Extracted text:
┌────────

Automation using Causal Inference Modeling System (CIMS) will exponentially accelerate science and the development of longevity technology.


For centuries, the 'database' of human knowledge has been stored in books, journals and in the brains of living scientists.

This database process to facilitate science has been time-consuming and costly. Roughly, the steps are:

  1. Query the database, find knowledge gaps. (Preferably important ones, or those funding agencies find interesting).
  2. Design an experiment or study to fill the knowledge gap.
  3. Apply for funding.
  4. If accepted, gather resources and execute the experiment or study.
  5. Record the results in a paper.
  6. Have the paper peer-reviewed.
  7. Publish it back to the "database" for others to query.

Causal inference models, championed by Turing Award winner Judea Pearl, can formally represent scientific knowledge and data. More detail on this is provided in the FAQ that follows.

How can this process be improved by digitizing the most current and useful knowledge from the "database" into a Causal Inference Model?

└────────

Data extract:
┌────────

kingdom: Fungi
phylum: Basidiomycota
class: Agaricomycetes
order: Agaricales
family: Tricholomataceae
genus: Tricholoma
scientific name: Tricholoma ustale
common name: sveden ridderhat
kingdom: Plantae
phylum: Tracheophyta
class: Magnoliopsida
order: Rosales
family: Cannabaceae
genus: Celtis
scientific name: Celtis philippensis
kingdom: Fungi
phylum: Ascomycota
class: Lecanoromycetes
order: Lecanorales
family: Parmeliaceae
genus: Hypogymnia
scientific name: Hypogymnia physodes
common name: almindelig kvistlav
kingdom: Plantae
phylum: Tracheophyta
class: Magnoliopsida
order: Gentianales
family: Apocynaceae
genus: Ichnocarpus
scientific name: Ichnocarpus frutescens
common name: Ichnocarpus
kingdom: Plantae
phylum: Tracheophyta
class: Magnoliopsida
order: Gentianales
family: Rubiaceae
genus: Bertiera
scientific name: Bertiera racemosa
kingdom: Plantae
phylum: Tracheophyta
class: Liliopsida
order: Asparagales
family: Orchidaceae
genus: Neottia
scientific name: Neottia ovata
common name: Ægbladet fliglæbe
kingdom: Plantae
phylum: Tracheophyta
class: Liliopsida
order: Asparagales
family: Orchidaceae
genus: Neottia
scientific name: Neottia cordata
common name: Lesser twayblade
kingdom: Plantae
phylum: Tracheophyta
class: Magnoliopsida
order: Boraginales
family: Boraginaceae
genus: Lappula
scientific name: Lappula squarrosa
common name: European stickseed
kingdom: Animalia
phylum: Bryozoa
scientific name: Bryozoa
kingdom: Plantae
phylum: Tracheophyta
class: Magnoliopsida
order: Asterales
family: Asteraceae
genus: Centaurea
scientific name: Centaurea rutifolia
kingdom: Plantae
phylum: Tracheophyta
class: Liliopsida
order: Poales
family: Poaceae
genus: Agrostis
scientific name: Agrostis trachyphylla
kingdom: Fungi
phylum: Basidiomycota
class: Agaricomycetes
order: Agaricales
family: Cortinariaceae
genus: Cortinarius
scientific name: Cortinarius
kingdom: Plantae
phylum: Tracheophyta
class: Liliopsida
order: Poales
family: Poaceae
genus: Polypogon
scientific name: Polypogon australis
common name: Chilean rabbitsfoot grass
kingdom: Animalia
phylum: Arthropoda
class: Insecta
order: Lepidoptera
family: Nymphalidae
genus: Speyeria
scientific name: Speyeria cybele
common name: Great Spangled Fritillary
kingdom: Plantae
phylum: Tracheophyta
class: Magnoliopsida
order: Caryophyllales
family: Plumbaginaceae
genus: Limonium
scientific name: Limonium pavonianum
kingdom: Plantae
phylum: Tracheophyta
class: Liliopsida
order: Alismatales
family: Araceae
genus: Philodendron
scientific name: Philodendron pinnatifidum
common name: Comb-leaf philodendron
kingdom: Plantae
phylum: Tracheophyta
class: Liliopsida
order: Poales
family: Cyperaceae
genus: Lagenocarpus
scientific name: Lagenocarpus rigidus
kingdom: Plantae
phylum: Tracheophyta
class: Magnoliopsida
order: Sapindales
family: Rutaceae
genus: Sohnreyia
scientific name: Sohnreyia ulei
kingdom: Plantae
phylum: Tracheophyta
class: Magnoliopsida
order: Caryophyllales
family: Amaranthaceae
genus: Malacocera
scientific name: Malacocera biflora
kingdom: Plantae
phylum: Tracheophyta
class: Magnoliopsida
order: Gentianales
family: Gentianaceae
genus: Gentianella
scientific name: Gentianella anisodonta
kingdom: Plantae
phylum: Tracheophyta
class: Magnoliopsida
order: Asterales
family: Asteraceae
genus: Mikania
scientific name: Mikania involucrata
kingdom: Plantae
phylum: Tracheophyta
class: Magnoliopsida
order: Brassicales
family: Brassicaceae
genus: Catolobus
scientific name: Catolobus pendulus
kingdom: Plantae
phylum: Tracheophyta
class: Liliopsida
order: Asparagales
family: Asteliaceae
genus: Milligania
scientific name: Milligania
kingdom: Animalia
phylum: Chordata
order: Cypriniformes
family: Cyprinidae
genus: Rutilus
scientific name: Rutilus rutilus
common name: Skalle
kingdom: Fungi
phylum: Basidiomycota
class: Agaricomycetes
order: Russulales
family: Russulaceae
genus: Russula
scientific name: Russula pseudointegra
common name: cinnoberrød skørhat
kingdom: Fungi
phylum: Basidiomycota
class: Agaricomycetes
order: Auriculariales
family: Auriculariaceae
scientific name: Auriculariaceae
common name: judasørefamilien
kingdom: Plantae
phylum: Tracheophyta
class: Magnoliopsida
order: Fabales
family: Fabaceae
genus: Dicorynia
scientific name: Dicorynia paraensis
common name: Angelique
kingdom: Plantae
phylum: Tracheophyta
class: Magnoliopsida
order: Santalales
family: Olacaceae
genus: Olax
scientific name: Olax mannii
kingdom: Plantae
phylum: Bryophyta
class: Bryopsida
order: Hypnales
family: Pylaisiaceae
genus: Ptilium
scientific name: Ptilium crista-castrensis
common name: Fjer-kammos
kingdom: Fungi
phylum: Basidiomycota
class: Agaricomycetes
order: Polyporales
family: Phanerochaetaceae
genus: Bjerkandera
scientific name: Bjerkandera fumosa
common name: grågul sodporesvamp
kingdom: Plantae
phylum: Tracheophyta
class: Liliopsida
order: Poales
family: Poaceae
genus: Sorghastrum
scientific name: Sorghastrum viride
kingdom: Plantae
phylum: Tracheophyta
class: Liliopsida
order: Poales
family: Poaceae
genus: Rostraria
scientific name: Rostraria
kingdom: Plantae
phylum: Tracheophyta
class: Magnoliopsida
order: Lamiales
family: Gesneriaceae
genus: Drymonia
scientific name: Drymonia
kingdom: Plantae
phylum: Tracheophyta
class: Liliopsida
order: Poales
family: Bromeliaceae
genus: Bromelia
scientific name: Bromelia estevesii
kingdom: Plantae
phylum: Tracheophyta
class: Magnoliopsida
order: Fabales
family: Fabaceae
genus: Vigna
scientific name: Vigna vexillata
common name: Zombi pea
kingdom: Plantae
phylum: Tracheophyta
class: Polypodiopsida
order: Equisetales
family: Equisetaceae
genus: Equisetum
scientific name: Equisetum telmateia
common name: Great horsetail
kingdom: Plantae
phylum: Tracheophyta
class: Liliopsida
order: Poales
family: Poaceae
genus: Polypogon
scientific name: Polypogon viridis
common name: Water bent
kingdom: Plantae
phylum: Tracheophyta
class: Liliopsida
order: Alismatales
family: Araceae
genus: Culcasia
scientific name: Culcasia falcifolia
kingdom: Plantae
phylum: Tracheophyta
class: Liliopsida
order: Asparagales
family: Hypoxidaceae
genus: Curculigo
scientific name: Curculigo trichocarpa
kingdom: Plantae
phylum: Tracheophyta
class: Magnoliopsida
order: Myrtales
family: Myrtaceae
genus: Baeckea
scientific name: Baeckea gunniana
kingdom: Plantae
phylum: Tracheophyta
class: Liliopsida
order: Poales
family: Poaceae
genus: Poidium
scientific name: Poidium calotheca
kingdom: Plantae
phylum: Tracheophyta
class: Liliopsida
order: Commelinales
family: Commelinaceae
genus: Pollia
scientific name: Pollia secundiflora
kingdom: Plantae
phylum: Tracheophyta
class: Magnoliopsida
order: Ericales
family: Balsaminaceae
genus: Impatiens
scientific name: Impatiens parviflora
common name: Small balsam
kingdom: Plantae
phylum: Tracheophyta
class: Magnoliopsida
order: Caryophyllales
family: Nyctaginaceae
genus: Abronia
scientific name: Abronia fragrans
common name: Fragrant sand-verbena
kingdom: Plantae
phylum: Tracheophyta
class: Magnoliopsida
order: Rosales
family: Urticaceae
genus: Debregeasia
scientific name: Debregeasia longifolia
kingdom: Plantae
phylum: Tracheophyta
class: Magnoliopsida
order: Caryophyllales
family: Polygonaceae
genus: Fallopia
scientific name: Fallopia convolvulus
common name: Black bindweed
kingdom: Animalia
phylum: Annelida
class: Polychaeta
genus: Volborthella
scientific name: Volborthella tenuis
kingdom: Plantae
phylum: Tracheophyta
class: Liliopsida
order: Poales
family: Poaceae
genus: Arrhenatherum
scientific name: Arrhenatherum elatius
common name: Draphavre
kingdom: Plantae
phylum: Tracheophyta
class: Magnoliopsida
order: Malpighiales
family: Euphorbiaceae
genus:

└────────

Work to complete:
Update the passage of the causal inference modeling text starting at "For centuries, the" and ending at "FAQ that follows.", with "paper" replaced by "report" throughout.

Exercise response:
For centuries, the 'database' of human knowledge has been stored in books, journals and in the brains of living scientists.

This database process to facilitate science has been time-consuming and costly. Roughly, the steps are:

  1. Query the database, find knowledge gaps. (Preferably important ones, or those funding agencies find interesting).
  2. Design an experiment or study to fill the knowledge gap.
  3. Apply for funding.
  4. If accepted, gather resources and execute the experiment or study.
  5. Record the results in a report.
  6. Have the report peer-reviewed.
  7. Publish it back to the "database" for others to query.

Causal inference models, championed by Turing Award winner Judea Pearl, can formally represent scientific knowledge and data. More detail on this is provided in the FAQ that follows.